Automation and work

What does the future of work look like?

Automation and work
Photo by Rock'n Roll Monkey / Unsplash

One of my favourite SF authors, Charlie Stross, has very successfully articulated a key challenge we face, not just in the UK, but as a species - in a world of automation and continuous shifting and optimisation to lower cost locations, where is the bottom, and what do we do with the millions (and possibly billions in relatively short order) of people for whom there are no jobs?

Charlie foresees a drive for ‘full employment’ which is in effect the conversion of the lower reaches of the economy into a labour camp, driven by a complete inability to understand that there may be alternatives to ’you don’t work, you don’t eat’.

It’s a bleak prognosis, but I have a horrible feeling he’s right. Understanding how to manage the effects of our own technological progress is so central to our survival and prosperity that I’m baffled it is not a more central part of the discourse. That said, we’re only fifty years or so into a world where automation is a major factor, compared to millenia where refusal or inability to work was often a death sentence. Our societal sense of morality (of course everyone must work! The devil makes work for idle hands!) comes from that world and old attitudes die hard.

But the world has changed. We can work less, we can pay more and we can look after the least of us without our societies falling apart. We are just choosing to not even frame the debate, such as it is, in those terms. Many states won’t even deign to experiment with different approaches to welfare and labour markets, despite clear evidence that they work.

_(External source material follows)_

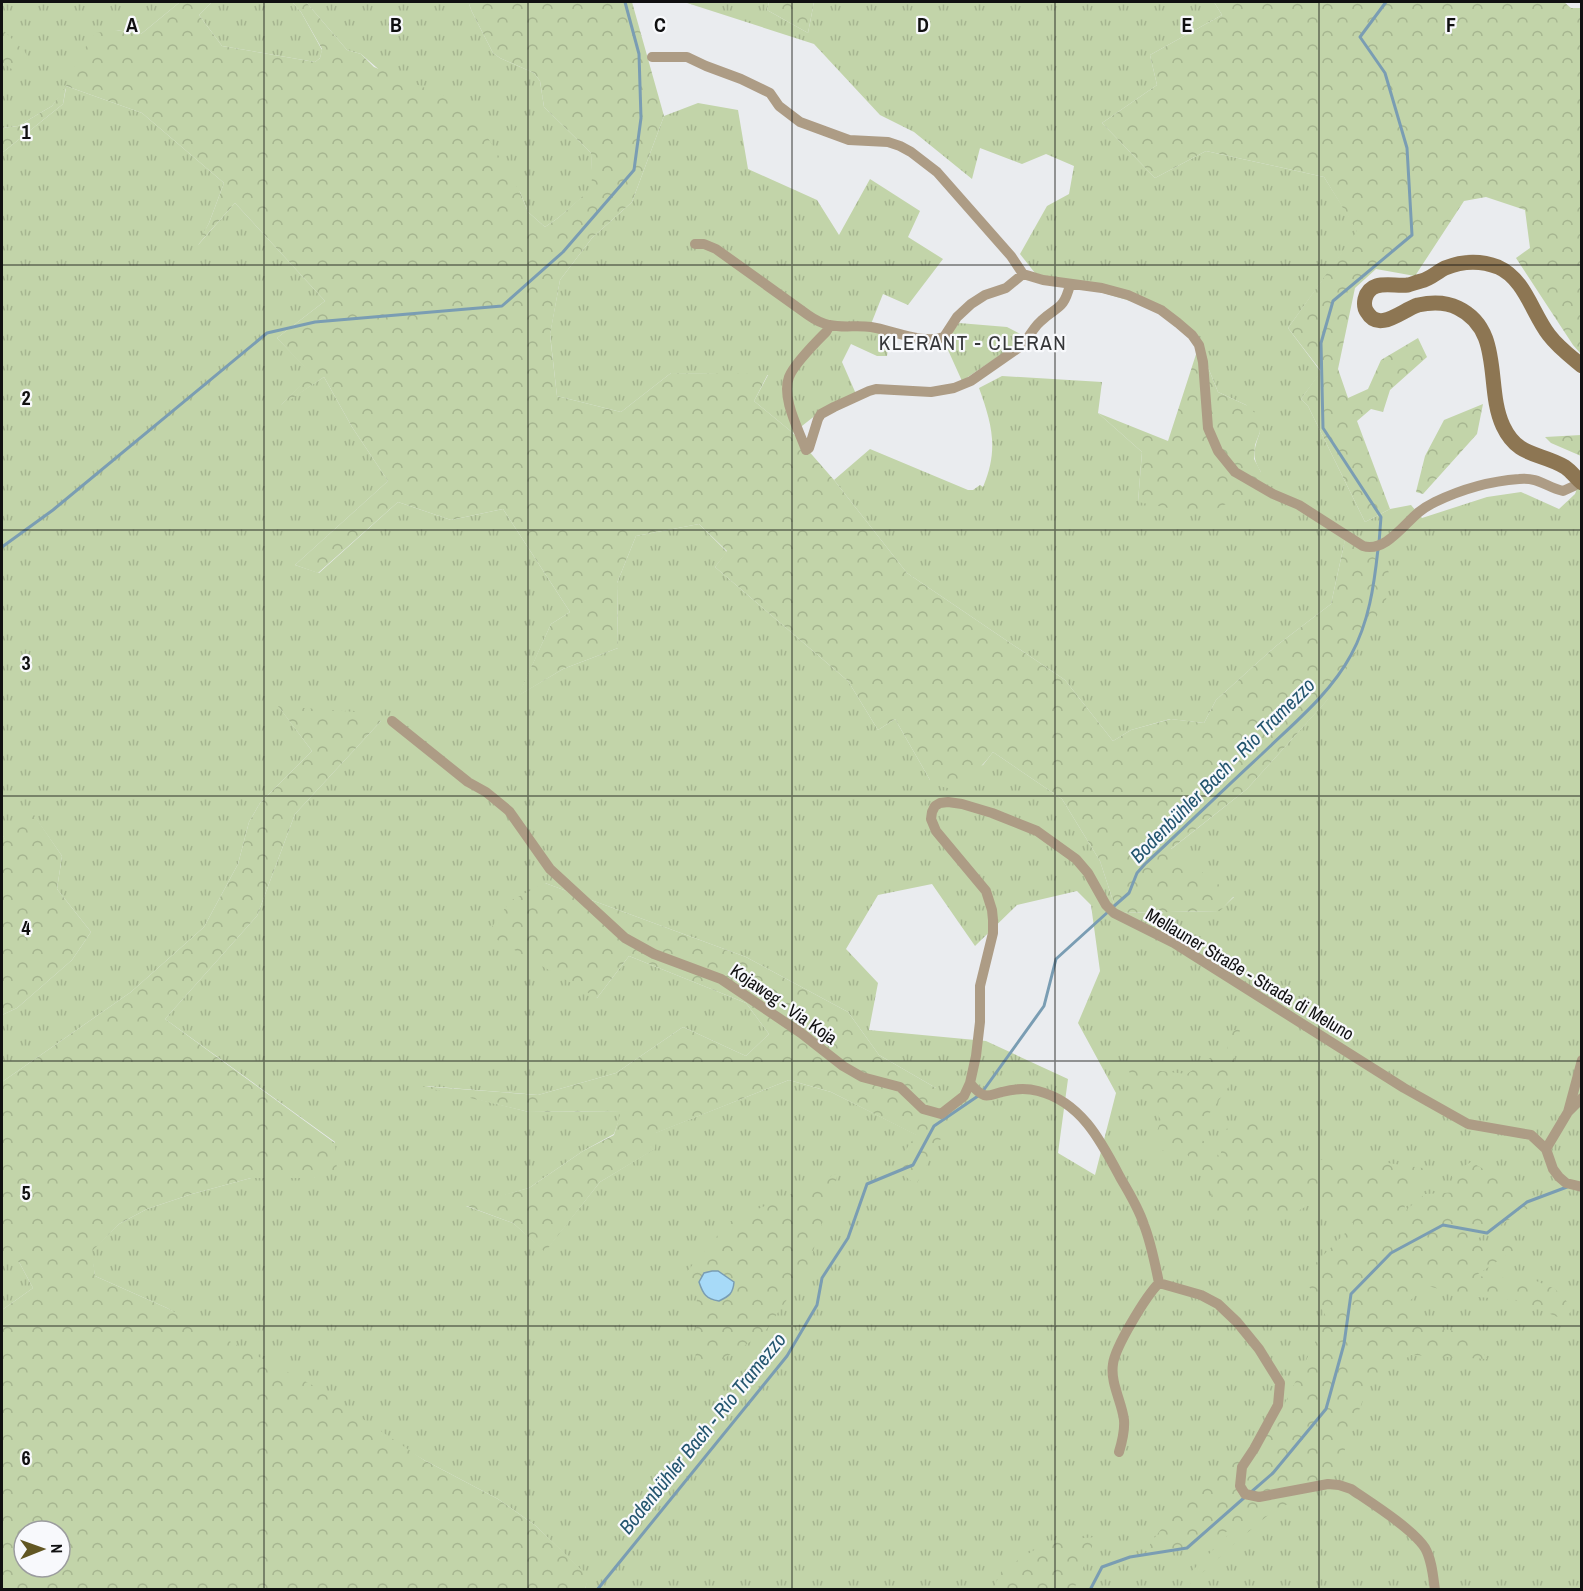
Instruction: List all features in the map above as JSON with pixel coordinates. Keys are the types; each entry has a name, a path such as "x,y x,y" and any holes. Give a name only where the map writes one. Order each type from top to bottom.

I suspect the ‘bottom’ will occur somewhere in the next fifty years. I think will happen in one of three ways:

  • Diminishing returns on outsourcing and increased automation - Eventually, there will be nowhere cheaper to outsource labour to. We’ll have moved factories and jobs to every increasingly more desperate country in the world until we’re moving pop-up factory buildings into places where the artillery stopped landing the previous week. Combine that with the rate of change in automation and at some point we will have to face the fact that there are simply not enough jobs in our economy as currently configured for all the people on the planet. Not even close. Whether we face that with sense or by sticking our fingers in our ears remains to be seen.
  • Societal collapse - least favourite option - we refuse to deal with this issue to the point where it becomes moot due to war, violent uprising, world-ending plague or something worse I can’t even think up. I suppose there might be some jobs rebuilding afterward.
  • An Outside Context Problem - Pace Ian M Banks, something we can’t predict at all fundamentally alters our economy. Perhaps it’s asteroid mining, or massive climate change damage that gives a lot of people sandbags to fill, or a solar flare, or the invention of usable fusion reactors. Either way, it will absolutely be interesting times.

Interestingly, this is one of the strongest reasons I’m in favour of Scottish independence. I think the approach that an independent Scotland might take would be far more adaptive and resilient to this central issue than the political dogma that the broader UK is shackled to. If there’s anything that will blind you to the dangers of hollowing out your economy and exalting work above all it’s the failure of empire and the consequent response of Thatcherism and neoliberal economics. If we continue down that road, we’ll optimise ourselves into a global grave.